Task to complete ▸ Copy out all lines of the records in which the word "linejoin" appears.

Source information ▸
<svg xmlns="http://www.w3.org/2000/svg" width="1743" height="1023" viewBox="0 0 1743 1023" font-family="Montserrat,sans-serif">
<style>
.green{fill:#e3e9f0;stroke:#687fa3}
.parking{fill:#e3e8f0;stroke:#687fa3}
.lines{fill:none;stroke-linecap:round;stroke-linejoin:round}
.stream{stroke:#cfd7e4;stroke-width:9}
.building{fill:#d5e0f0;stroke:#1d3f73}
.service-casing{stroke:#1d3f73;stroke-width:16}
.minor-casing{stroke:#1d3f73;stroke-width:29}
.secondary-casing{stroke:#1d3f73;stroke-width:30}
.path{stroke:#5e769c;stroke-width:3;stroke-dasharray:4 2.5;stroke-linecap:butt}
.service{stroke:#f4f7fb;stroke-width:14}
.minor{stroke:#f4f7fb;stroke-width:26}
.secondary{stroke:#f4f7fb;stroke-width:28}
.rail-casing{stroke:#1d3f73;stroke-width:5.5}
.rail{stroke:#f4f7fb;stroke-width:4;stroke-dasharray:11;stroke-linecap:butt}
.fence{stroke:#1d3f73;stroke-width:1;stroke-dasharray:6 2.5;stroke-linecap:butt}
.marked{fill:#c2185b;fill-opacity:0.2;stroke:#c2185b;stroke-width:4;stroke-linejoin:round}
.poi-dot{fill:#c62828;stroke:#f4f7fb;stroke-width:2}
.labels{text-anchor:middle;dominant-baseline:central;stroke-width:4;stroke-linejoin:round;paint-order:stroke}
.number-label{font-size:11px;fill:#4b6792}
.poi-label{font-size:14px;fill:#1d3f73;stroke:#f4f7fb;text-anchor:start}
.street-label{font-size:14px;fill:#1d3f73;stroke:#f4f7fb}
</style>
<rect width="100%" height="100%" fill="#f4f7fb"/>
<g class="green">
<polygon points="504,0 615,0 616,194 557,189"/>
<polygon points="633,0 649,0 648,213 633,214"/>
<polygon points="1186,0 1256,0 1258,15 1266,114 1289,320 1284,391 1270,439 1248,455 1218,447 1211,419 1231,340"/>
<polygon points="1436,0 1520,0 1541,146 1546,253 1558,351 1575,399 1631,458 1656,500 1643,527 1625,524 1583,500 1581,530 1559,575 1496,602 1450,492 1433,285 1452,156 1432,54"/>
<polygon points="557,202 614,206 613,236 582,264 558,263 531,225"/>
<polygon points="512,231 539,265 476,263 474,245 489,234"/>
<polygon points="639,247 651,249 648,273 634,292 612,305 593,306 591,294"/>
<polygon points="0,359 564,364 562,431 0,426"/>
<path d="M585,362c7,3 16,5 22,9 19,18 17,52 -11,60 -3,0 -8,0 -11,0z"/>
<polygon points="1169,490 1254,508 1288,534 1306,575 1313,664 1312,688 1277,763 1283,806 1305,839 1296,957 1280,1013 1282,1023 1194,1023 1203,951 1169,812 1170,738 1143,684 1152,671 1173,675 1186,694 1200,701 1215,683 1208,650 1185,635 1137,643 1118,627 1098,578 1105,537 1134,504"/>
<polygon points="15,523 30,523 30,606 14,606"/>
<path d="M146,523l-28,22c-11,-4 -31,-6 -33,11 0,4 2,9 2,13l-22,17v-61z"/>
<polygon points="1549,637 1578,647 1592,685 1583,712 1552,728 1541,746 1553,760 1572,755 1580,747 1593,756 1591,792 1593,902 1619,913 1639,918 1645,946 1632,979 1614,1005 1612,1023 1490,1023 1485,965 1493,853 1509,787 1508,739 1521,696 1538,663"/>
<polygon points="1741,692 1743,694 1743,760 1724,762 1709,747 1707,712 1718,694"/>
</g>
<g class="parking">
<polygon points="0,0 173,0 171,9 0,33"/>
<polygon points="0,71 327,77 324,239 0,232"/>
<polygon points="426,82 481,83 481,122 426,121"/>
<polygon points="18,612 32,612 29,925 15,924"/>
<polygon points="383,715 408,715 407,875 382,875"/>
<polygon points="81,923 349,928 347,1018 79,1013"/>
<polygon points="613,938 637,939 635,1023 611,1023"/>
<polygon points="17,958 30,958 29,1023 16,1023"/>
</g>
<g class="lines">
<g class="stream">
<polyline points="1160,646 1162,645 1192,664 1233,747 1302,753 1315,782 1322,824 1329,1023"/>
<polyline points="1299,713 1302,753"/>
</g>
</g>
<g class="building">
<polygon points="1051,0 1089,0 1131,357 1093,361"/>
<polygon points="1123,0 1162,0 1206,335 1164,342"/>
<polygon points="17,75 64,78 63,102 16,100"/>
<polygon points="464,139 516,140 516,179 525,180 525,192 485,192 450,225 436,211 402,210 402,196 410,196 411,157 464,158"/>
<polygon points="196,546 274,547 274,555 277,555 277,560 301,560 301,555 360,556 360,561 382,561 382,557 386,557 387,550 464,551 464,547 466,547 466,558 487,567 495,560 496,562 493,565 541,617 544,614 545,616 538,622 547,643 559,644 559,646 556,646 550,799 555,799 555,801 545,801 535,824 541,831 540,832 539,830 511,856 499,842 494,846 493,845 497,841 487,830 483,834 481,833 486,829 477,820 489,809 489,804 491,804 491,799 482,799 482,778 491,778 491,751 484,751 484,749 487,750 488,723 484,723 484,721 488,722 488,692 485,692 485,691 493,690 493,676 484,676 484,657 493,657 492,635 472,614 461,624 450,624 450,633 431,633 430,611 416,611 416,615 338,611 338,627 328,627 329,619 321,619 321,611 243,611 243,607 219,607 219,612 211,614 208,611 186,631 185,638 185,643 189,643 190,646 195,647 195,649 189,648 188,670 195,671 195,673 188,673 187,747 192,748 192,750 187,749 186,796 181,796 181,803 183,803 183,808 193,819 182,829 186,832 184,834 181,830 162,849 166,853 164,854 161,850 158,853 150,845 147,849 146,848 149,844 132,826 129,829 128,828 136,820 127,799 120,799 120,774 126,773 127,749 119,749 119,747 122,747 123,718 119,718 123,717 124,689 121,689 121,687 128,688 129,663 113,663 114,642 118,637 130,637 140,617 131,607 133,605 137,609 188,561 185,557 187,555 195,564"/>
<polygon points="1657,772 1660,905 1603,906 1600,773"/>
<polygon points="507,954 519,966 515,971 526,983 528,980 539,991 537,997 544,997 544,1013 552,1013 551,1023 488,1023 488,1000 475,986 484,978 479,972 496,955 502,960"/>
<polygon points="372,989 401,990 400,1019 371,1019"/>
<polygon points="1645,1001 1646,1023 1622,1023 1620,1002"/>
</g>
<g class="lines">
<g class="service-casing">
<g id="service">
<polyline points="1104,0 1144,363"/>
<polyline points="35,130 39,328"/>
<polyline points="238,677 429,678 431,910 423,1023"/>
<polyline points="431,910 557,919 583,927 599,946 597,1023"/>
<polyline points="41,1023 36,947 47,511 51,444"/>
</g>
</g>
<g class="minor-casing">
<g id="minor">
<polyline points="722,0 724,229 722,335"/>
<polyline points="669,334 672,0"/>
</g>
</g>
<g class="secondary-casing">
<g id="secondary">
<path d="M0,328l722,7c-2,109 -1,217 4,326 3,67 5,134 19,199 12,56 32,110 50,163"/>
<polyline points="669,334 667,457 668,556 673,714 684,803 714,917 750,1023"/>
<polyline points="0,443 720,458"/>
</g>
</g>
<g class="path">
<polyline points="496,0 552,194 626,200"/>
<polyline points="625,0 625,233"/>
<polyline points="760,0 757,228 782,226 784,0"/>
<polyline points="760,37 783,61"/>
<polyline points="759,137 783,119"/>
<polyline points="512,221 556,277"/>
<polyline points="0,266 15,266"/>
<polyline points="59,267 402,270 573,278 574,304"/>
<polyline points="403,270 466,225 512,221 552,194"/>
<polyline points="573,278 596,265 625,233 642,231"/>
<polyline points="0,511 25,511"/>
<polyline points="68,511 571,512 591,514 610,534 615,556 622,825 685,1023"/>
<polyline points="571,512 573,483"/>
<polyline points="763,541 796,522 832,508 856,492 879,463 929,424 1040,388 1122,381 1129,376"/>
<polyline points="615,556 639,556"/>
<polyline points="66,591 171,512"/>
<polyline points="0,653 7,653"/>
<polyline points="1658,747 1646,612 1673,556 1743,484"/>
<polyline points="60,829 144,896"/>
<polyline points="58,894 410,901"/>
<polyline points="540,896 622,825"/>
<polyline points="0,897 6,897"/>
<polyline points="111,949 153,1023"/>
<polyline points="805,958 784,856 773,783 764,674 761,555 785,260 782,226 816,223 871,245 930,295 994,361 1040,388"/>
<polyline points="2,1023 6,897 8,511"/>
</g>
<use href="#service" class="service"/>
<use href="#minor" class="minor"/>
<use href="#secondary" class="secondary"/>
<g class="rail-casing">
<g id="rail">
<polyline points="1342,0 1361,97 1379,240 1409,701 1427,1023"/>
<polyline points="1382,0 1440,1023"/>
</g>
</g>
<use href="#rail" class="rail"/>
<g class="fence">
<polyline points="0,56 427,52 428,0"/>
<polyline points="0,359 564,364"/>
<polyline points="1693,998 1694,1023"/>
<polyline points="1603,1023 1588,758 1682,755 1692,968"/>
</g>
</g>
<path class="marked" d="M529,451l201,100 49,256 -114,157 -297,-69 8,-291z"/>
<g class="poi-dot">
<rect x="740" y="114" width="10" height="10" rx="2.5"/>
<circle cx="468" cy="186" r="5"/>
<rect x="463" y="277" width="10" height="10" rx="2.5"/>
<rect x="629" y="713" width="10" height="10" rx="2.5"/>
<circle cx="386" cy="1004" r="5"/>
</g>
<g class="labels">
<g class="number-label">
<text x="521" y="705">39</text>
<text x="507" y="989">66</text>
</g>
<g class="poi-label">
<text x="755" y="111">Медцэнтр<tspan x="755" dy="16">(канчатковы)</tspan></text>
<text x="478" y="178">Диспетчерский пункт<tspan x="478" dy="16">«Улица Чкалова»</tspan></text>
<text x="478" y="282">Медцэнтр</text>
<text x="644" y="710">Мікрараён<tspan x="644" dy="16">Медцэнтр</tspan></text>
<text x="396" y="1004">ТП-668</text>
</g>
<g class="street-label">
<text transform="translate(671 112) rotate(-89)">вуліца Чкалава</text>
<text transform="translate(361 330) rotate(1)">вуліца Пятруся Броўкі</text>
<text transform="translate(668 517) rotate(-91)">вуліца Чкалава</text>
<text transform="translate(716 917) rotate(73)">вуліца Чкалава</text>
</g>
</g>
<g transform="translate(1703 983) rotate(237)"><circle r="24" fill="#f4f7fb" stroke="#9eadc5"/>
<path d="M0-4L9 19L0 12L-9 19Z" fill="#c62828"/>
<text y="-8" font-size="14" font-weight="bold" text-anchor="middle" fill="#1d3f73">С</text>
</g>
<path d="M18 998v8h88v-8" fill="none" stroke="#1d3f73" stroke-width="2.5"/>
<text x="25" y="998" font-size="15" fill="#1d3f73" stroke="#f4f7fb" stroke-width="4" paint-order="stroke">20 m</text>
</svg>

Reply to the exercise ▸
.lines{fill:none;stroke-linecap:round;stroke-linejoin:round}
.marked{fill:#c2185b;fill-opacity:0.2;stroke:#c2185b;stroke-width:4;stroke-linejoin:round}
.labels{text-anchor:middle;dominant-baseline:central;stroke-width:4;stroke-linejoin:round;paint-order:stroke}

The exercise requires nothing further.